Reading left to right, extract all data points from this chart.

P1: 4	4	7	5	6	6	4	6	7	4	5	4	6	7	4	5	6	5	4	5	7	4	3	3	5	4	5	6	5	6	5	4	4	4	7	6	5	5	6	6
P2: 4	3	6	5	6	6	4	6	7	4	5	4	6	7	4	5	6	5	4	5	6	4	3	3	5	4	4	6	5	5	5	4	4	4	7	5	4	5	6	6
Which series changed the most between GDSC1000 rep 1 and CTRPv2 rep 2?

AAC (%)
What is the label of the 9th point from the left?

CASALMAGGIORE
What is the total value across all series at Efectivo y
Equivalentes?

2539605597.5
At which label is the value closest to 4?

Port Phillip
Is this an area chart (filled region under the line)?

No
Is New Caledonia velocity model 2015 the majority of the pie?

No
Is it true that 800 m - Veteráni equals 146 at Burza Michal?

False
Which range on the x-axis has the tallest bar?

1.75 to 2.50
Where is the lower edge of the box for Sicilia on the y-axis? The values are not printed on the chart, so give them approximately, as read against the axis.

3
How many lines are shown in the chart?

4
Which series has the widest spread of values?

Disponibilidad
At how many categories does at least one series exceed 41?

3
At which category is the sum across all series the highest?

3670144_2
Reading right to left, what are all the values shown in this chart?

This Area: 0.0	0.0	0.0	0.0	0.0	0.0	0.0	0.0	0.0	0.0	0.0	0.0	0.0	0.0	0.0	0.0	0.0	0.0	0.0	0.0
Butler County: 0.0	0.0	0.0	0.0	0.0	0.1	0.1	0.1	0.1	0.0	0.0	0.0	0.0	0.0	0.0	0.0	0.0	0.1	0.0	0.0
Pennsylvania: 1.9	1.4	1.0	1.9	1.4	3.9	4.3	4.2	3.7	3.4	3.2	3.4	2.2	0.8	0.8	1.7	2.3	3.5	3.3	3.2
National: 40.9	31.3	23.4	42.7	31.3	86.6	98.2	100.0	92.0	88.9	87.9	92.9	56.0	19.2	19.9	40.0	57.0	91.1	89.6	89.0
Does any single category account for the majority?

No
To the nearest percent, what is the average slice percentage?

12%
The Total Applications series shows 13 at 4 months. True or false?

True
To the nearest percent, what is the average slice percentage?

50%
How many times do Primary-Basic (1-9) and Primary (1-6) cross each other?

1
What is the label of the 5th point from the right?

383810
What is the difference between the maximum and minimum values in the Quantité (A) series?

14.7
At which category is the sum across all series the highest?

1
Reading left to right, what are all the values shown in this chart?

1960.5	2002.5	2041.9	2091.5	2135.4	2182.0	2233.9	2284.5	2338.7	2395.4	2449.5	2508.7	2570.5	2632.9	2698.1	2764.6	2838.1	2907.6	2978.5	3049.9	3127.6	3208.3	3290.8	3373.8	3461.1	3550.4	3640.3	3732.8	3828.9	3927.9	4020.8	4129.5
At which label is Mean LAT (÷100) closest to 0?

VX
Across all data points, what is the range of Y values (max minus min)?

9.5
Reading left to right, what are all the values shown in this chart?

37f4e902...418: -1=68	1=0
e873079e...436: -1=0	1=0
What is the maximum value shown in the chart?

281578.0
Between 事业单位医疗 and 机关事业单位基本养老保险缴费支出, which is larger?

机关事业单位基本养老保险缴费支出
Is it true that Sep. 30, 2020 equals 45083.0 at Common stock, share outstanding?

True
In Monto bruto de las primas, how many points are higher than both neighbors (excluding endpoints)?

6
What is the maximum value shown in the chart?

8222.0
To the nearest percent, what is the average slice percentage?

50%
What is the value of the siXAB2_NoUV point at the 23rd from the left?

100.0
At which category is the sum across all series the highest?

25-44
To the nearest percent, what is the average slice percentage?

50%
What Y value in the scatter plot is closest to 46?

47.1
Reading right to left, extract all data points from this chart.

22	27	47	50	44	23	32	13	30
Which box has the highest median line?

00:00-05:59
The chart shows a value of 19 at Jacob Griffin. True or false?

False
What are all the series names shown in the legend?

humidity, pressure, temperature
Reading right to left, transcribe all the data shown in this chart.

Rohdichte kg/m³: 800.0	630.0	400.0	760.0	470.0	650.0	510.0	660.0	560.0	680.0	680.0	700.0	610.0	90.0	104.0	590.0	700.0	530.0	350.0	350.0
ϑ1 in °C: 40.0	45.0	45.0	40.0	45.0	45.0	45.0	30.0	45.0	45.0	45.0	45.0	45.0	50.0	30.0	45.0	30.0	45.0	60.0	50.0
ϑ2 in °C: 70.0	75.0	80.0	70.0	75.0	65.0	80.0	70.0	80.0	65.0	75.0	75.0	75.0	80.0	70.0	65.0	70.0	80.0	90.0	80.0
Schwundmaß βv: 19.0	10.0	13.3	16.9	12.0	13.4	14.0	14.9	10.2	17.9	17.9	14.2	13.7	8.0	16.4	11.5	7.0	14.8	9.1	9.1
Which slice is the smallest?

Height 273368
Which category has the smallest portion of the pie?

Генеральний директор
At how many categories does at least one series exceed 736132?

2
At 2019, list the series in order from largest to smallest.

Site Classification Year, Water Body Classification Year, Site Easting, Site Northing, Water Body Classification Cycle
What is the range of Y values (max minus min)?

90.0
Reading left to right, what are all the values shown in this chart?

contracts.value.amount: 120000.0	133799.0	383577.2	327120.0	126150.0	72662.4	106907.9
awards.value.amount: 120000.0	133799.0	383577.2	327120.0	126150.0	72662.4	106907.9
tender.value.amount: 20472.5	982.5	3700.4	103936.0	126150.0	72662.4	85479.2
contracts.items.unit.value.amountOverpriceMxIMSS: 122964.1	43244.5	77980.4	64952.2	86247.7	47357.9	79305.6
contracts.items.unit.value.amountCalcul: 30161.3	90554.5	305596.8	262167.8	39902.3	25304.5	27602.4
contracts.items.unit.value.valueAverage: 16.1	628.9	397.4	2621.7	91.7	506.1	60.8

::::::::::

PROBLEM: Take the lines from the one containing "2539605597.5" through the one containing "Which series has the widest spread of values?", and write them out again with "plot" substituted for each "chart", leaving everything else unchanged.

WRITTEN RESPONSE:
2539605597.5
At which label is the value closest to 4?

Port Phillip
Is this an area plot (filled region under the line)?

No
Is New Caledonia velocity model 2015 the majority of the pie?

No
Is it true that 800 m - Veteráni equals 146 at Burza Michal?

False
Which range on the x-axis has the tallest bar?

1.75 to 2.50
Where is the lower edge of the box for Sicilia on the y-axis? The values are not printed on the plot, so give them approximately, as read against the axis.

3
How many lines are shown in the plot?

4
Which series has the widest spread of values?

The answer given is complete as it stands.